Col tempo il servizio di consegna a domicilio si è trasformato in un lavoro sottopagato a tempo pieno svolto quasi sempre da extracomunitari. Tutele? Nessuna.
I rider, gli schiavi del XXI secolo! Si vedono sfrecciare per le nostre città a bordo di una bici, sotto il sole o con la pioggia per le consegne a domicilio, il cosiddetto food delivery. Si tratta dei novelli cavalieri metropolitani che si districano tra le caotiche strade cittadine. Armati di zaini termici per mantenere i cibi caldi o freddi durante il trasporto. La loro uniforme è costituita da giacche, magliette o gilet ad alta visibilità, casco e guanti che indossano per affrontare l’impari lotta per la sopravvivenza.
Non può mancare lo smartphone, definito da qualche buontempone “il prezzemolo tecnologico” per la sua onnipresenza ma indispensabile per ricevere ordini e utilizzare il navigatore. Inoltre sono provvisti di un supporto per il telefonino, montato sul manubrio della bici o dello scooter per visualizzare la mappa in sicurezza e di un power bank, la batteria portatile per garantire che il telefono rimanga carico durante i lunghi turni.

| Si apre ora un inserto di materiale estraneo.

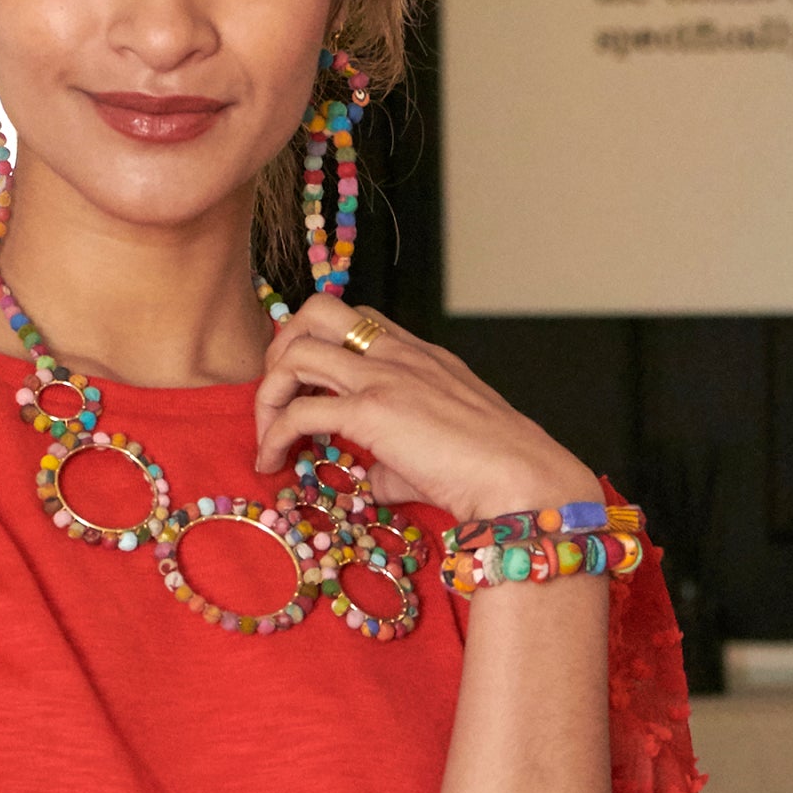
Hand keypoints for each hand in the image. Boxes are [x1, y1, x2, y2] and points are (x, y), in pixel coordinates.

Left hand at [252, 294, 600, 522]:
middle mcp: (397, 355)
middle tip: (279, 397)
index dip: (319, 343)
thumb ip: (396, 458)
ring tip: (269, 435)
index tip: (309, 387)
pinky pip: (298, 412)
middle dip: (281, 348)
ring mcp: (384, 378)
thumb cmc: (493, 471)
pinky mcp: (372, 412)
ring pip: (295, 352)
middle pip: (315, 311)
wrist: (523, 481)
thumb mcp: (441, 447)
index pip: (354, 318)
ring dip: (269, 393)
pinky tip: (273, 462)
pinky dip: (274, 436)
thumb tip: (372, 480)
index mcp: (419, 355)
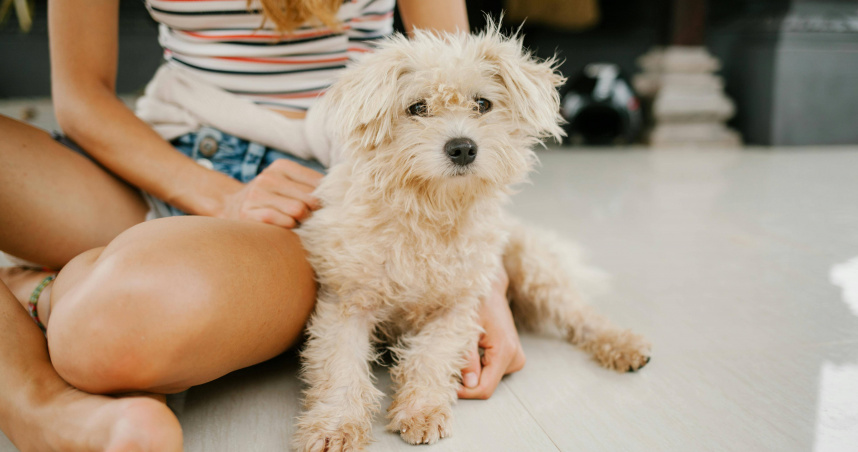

Il massimo della visibilità l’hanno ottenuta durante il lockdown per la famigerata pandemia, in cui si era costretti a stare in casa e gli unici che potevano andare in giro, a parte le forze dell’ordine, erano proprio loro che sfidavano il perfido virus pur di consegnare il cibo a domicilio. Quando la “Gig Economy”, altrimenti definita “economia dei lavoretti”, ossia un modello economico basato su lavori temporanei, saltuari e a chiamata, prevalentemente gestiti tramite piattaforme digitali e app, fece capolino nella società, si presentò come lavoro occasionale, adatto agli studenti o a chi voleva arrotondare.
In realtà, col tempo, il servizio di consegna a domicilio di cibo pronto si è trasformato in un lavoro full-time, sottopagato, che richiede un certo sforzo fisico e svolto quasi sempre da extracomunitari. Un ritorno al periodo della prima rivoluzione industriale, quando gli operai lavoravano in condizioni disumane per 12-16 ore al giorno. Oggi anche oltre le 10 ore, 6-7 giorni la settimana sempre in strada e retribuiti a cottimo, ossia in base alla quantità di lavoro effettivamente fornito.
Si viene pagati dai 2 ai 4 euro lordi a consegna senza calcolare i tempi morti, i chilometri percorsi, il carburante e se si ha o meno un motorino. La manutenzione del mezzo è tutta a carico del rider. Questi dati sono il risultato di un’indagine della CGIL-NIDIL (Nuove Identità di Lavoro, la categoria che rappresenta e tutela i lavoratori somministrati, ex interinali) “La condizione di lavoro dei rider del food delivery”. Il 91,7% appartiene alla fascia d’età 21-39 anni, perlopiù africani e con una minoranza dell’Europa dell’est.

Più della metà lavora con diverse piattaforme, le più conosciute sono Deliveroo e Glovo, per monetizzare quanto più è possibile. Si possono percorrere fino a 40 chilometri al giorno, si spendono 200 euro al mese per carburante, manutenzione, telefono, molti hanno subito il furto del mezzo, altri un tentativo. La sicurezza è solo online, mentre la formazione in presenza riguarda una bassa percentuale di lavoratori.
I dispositivi di protezione individuali sono quelli basilari, caschi e giubbotti, ma sono assenti quelli specifici per chi lavora su strada quali idratazione, protezione solare, visibilità notturna. Malgrado qualche progresso legislativo, come l’assicurazione sugli infortuni, obbligatoria dal 2020 che prevede un indennizzo economico da parte dell’INAIL, il rapporto di lavoro, per quanto assimilato a quello subordinato, continua ad essere, nella maggioranza dei casi a cottimo.
E’ lo spirito dei tempi: serpeggia una brutta aria di depauperazione dei diritti acquisiti, con lo sgretolarsi del welfare state e di quel minimo di sicurezza sociale acquisiti dopo anni di lotte sociali, che hanno frantumato quel senso di comunità, che ha rappresentato lo spartiacque tra civiltà e barbarie.